Liste des tâches —
[a] Reproduisez fidèlement le passage de la présentation du recueil de nouvelles soudanaises en commençant à « Hormis Tayeb Salih, auteur » et en terminant à « manque de reconnaissance. ».
[b] Résumez en deux phrases la présentation du recueil de nouvelles soudanaises.
[c] Reprenez la présentation du recueil de nouvelles soudanaises et écrivez la suite à partir de l'endroit où elle s'arrête.

Texte fourni —
((
Le Soudan est un immense pays abritant une mosaïque de cultures, de langues et de religions : Nubiens et Arabes, mais aussi Fur et Massalit à l’ouest, Dinka et Nuer au sud, Beja à l’est, les uns étant musulmans, les autres chrétiens ou animistes…

Hormis Tayeb Salih, auteur de Saison d’une migration vers le Nord, un roman qui a connu un franc succès tant dans le monde arabe qu’en Occident, peu d’écrivains soudanais ont réussi à faire entendre leur voix à l’extérieur de leur pays. Ce recueil de nouvelles entend faire connaître quelques-uns d’entre eux qui abordent, souvent avec humour, les difficultés auxquelles sont confrontés leurs compatriotes depuis plusieurs décennies : guerre, misère, clivages confessionnels et ethniques, exil… Ils viennent des quatre coins du pays mais s’expriment tous en arabe. Ils nous content les aventures d’un citadin venant d’acquérir un char, de villageois fâchés contre les dieux, d’un enfant des rues embourbé dans la misère de la capitale ou encore d’un âne en manque de reconnaissance.
))
Extraits de données —
((
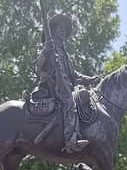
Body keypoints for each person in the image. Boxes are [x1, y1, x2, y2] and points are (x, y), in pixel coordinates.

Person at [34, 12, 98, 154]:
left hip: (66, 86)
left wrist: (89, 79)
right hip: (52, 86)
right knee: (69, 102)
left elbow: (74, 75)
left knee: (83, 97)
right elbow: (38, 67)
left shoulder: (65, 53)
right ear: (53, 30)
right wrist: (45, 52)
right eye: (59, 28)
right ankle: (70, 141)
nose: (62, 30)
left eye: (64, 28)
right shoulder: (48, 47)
))
Réponses par tâche —
[a]
Hormis Tayeb Salih, auteur de Saison d’une migration vers le Nord, un roman qui a connu un franc succès tant dans le monde arabe qu’en Occident, peu d’écrivains soudanais ont réussi à faire entendre leur voix à l’extérieur de leur pays. Ce recueil de nouvelles entend faire connaître quelques-uns d’entre eux qui abordent, souvent avec humour, les difficultés auxquelles sont confrontés leurs compatriotes depuis plusieurs décennies : guerre, misère, clivages confessionnels et ethniques, exil… Ils viennent des quatre coins du pays mais s’expriment tous en arabe. Ils nous content les aventures d’un citadin venant d’acquérir un char, de villageois fâchés contre les dieux, d’un enfant des rues embourbé dans la misère de la capitale ou encore d’un âne en manque de reconnaissance.

[b] Le Soudan est un immense pays aux cultures, langues et religions multiples, et, hormis Tayeb Salih, peu de ses écrivains se sont fait entendre hors de ses frontières. Ce recueil fait connaître des auteurs venus de tout le pays et écrivant tous en arabe, qui abordent souvent avec humour la guerre, la misère, les clivages confessionnels et ethniques et l'exil.

[c]
l'Afrique écrit

Après Nouvelles de Nouvelle-Calédonie, Nouvelles du Mexique, Cap sur le Soudan.

Des six auteurs de ce recueil, je ne connaissais que la plume d’Abdulaziz Baraka Sakin. Ce recueil était donc un voyage vers l’inconnu à 83% ;  une prise de risque récompensée car j’ai passé un bon moment de lecture en compagnie d’auteurs soudanais talentueux. Leurs plumes sont captivantes.

Chaque nouvelle est précédée d’une brève description de son auteur. Le lecteur peut ainsi faire plus ample connaissance avec les auteurs.

Commençons avec le char d’assaut d’Ahmad Al-Malik. Une nouvelle qui relate l’histoire d’un homme propriétaire d’un char et voyant peu à peu l’attitude de ses voisins changer. Une nouvelle qui tient de l’absurde. J’ai apprécié l’ironie subtile de ce texte.

Lanji, la vendeuse de Merissa, nouvelle écrite par Hisham Adam, est l’histoire de Lanji, une jeune fille originaire du sud du pays, chassée de son village par la guerre civile. Elle débarque dans la capitale, remplie d’espérance. Mais la ville est-elle le paradis qu’elle espère tant ? Une nouvelle qui montre la dureté du quotidien.

Une femme du camp kadis d’Abdulaziz Baraka Sakin évoque la vie d’une femme qui doit s’organiser avec minutie pour travailler sans relâche et en même temps allaiter son petit. 

Dans L’âne du prédicateur d’Abdelghani Karamallah, on a une vision des hommes par l’œil d’un animal : un âne. Ce dernier fait le portrait de la société, évoque sa vie de dur labeur dénué de reconnaissance.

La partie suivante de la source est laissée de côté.